İki bin yıldır, İsa Mesih'in görüntüsü herkesin dikkatini çekti. Hem Hıristiyanlığın yandaşları hem de karşıtları İsa'nın şahsına hitap etmektedir. Bazıları ona Tanrı'nın Oğlu diyor, bazıları ise İsa'nın insanlığın öğretmenlerinden ve manevi akıl hocalarından biri olduğuna inanıyor. Onu kurgusal bir karakter olarak görenler de var. Mesih gerçekte kimdi?
Tanrı insan biçiminde
Hristiyan inancına sahip olanlar için, Mesih'in doğası sorusunun tek bir yanıtı vardır. Yeni Ahit'te yer alan kanonik İncillerde İsa, insan vücudunda beden bulan Tanrı'nın Oğlu ve Tanrı'nın kendisi olarak okuyucunun karşısına çıkar.
İsa Mesih'in görevi, kayıp insanlığın kurtuluşuydu.
İncil'deki İsa, kısa yaşamında tek bir kitap yaratmadı, toplumda yüksek bir yer işgal etmedi ve popüler hareketlerin başında durmadı. Ancak mecazi meseller ve öğretiler biçimindeki vaazları, birçok dinleyiciyi kendisine çekti ve bazıları Mesih'in sadık öğrencileri oldu. Hristiyanlar, Mesih'in sözlerinin bu büyülü etkisini, onun ilahi kökenine ve ona yukarıdan verilen içsel güce bağlarlar.
İsa'yı gören ve işiten herkes, onun büyüklüğünü, bilgelik ve sadelikle bir araya getirdi. Dünyevi bir kadın olarak doğan Nasıralı basit bir marangozun böylesine derin bir bilgeliği içinde barındırması şaşırtıcıydı. Bu arada, birçokları için İsa'nın sadece sözleri değil, eylemleri de onun ilahi doğasının kanıtı oldu. Kötü havayı nasıl sakinleştireceğini, su üzerinde yürümeyi, hastaları iyileştirmeyi ve ölüleri sadece sözünün gücüyle diriltmeyi biliyordu.
İnsanlığın Vaizi ve Öğretmeni Olarak İsa Mesih
Ancak şüpheciler Mukaddes Kitaptaki birçok gerçeği sorgularlar. Materyalist bir kişiye, Mesih'in gerçekleştirdiği mucizeler ya el çabukluğu ve hipnoz ya da İncil yazarlarının isteyerek ya da istemeyerek vaiz ve öğretmeni sunmaya çalıştıkları gerçekliğin süslenmesinin sonucu gibi görünüyor. insanlığın gerçek Kurtarıcısı.

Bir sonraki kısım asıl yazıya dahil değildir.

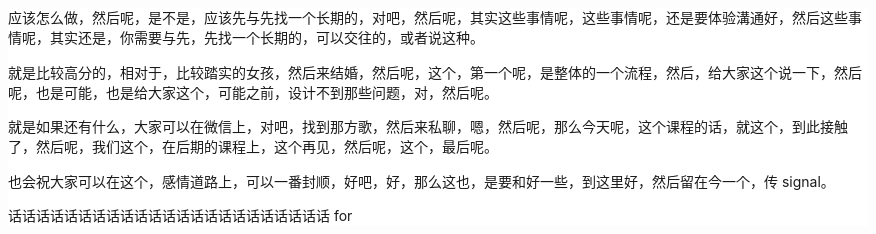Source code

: 应该怎么做，然后呢，是不是，应该先与先找一个长期的，对吧，然后呢，其实这些事情呢，这些事情呢，还是要体验溝通好，然后这些事情呢，其实还是，你需要与先，先找一个长期的，可以交往的，或者说这种。

就是比较高分的，相对于，比较踏实的女孩，然后来结婚，然后呢，这个，第一个呢，是整体的一个流程，然后，给大家这个说一下，然后呢，也是可能，也是给大家这个，可能之前，设计不到那些问题，对，然后呢。

就是如果还有什么，大家可以在微信上，对吧，找到那方歌，然后来私聊，嗯，然后呢，那么今天呢，这个课程的话，就这个，到此接触了，然后呢，我们这个，在后期的课程上，这个再见，然后呢，这个，最后呢。

也会祝大家可以在这个，感情道路上，可以一番封顺，好吧，好，那么这也，是要和好一些，到这里好，然后留在今一个，传 signal。

话话话话话话话话话话话话话话话话话话话话话话话 for
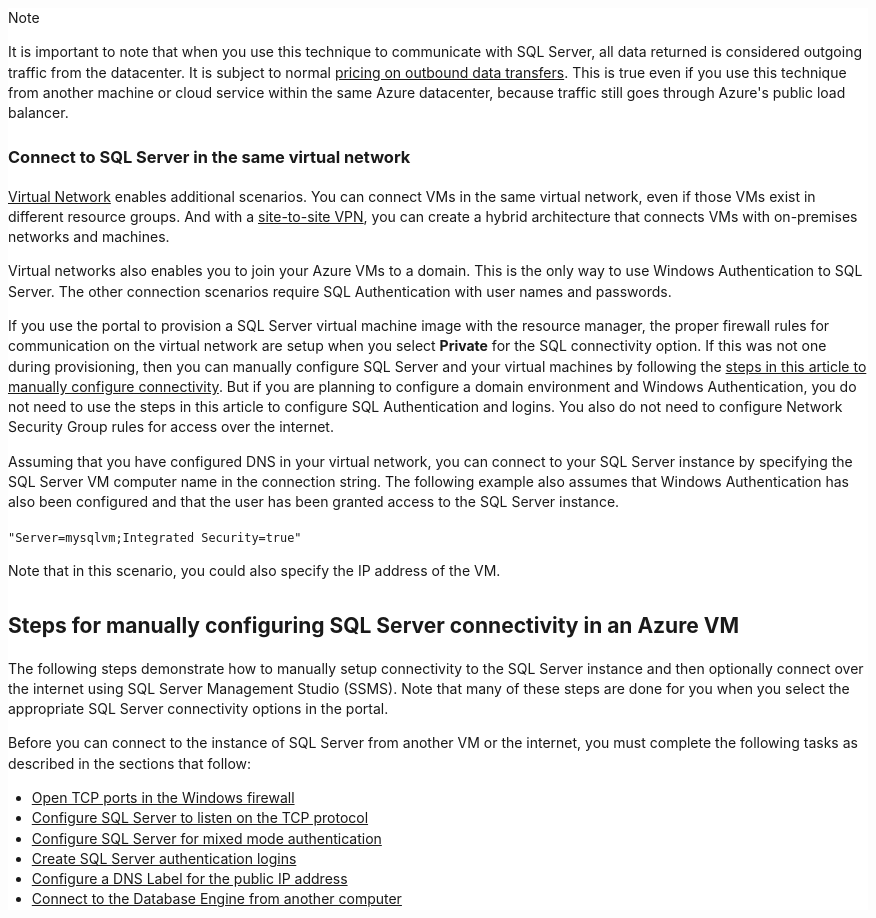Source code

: > [!NOTE]
> It is important to note that when you use this technique to communicate with SQL Server, all data returned is considered outgoing traffic from the datacenter. It is subject to normal [pricing on outbound data transfers](https://azure.microsoft.com/pricing/details/data-transfers/). This is true even if you use this technique from another machine or cloud service within the same Azure datacenter, because traffic still goes through Azure's public load balancer.
> 
> 
### Connect to SQL Server in the same virtual network
[Virtual Network](..\virtual-network\virtual-networks-overview.md) enables additional scenarios. You can connect VMs in the same virtual network, even if those VMs exist in different resource groups. And with a [site-to-site VPN](../vpn-gateway/vpn-gateway-site-to-site-create.md), you can create a hybrid architecture that connects VMs with on-premises networks and machines.

Virtual networks also enables you to join your Azure VMs to a domain. This is the only way to use Windows Authentication to SQL Server. The other connection scenarios require SQL Authentication with user names and passwords.

If you use the portal to provision a SQL Server virtual machine image with the resource manager, the proper firewall rules for communication on the virtual network are setup when you select **Private** for the SQL connectivity option. If this was not one during provisioning, then you can manually configure SQL Server and your virtual machines by following the [steps in this article to manually configure connectivity](#steps-for-manually-configuring-sql-server-connectivity-in-an-azure-vm.md). But if you are planning to configure a domain environment and Windows Authentication, you do not need to use the steps in this article to configure SQL Authentication and logins. You also do not need to configure Network Security Group rules for access over the internet.

Assuming that you have configured DNS in your virtual network, you can connect to your SQL Server instance by specifying the SQL Server VM computer name in the connection string. The following example also assumes that Windows Authentication has also been configured and that the user has been granted access to the SQL Server instance.

    "Server=mysqlvm;Integrated Security=true" 

Note that in this scenario, you could also specify the IP address of the VM.

## Steps for manually configuring SQL Server connectivity in an Azure VM
The following steps demonstrate how to manually setup connectivity to the SQL Server instance and then optionally connect over the internet using SQL Server Management Studio (SSMS). Note that many of these steps are done for you when you select the appropriate SQL Server connectivity options in the portal.

Before you can connect to the instance of SQL Server from another VM or the internet, you must complete the following tasks as described in the sections that follow:

* [Open TCP ports in the Windows firewall](#open-tcp-ports-in-the-windows-firewall-for-the-default-instance-of-the-database-engine.md)
* [Configure SQL Server to listen on the TCP protocol](#configure-sql-server-to-listen-on-the-tcp-protocol.md)
* [Configure SQL Server for mixed mode authentication](#configure-sql-server-for-mixed-mode-authentication.md)
* [Create SQL Server authentication logins](#create-sql-server-authentication-logins.md)
* [Configure a DNS Label for the public IP address](#configure-a-dns-label-for-the-public-ip-address.md)
* [Connect to the Database Engine from another computer](#connect-to-the-database-engine-from-another-computer.md)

Gerçeğin ötesine bakamayan bir kişi, yalnızca İsa Mesih'in ilahi kökenine inanabilir veya inanmayabilir.
O dönemin kanıtlarını ve belgelerini titizlikle inceleyen ciddi araştırmacılar, İsa'nın tarihsel bir kişi olarak var olup olmadığı konusunda ikiye bölünmüş durumda. En radikal bilim adamları, İsa'nın gerçekten var olduğuna ve uzun zamandır beklenen Kurtarıcı'nın son derece canlı bir görüntüsünü kendi hayallerinde yaratan bir grup insanın icadı olmadığına dair bol miktarda kanıt gösteriyorlar.
Bazıları, Mesih'in yaşamının gerçeğini kabul ediyor, ancak onu Eski Ahit'te zaten yer alan dini gerçeklerin en yetenekli vaizlerinden biri olarak kabul ederek ilahi doğasını reddediyor. İsa'nın yalnızca İncil'deki fikirleri geliştirdiği, onlara mecazi bir biçim verdiği ve zamanına uygun olarak onları yeni içerikle doldurduğu iddia edildi. Her ne olursa olsun, bugün nadiren hiç kimse, İsa Mesih'in kişiliğinin dünya tarihinin gidişatını ve insanlığın mevcut manevi durumunu etkilediği gerçeğini inkar ediyor.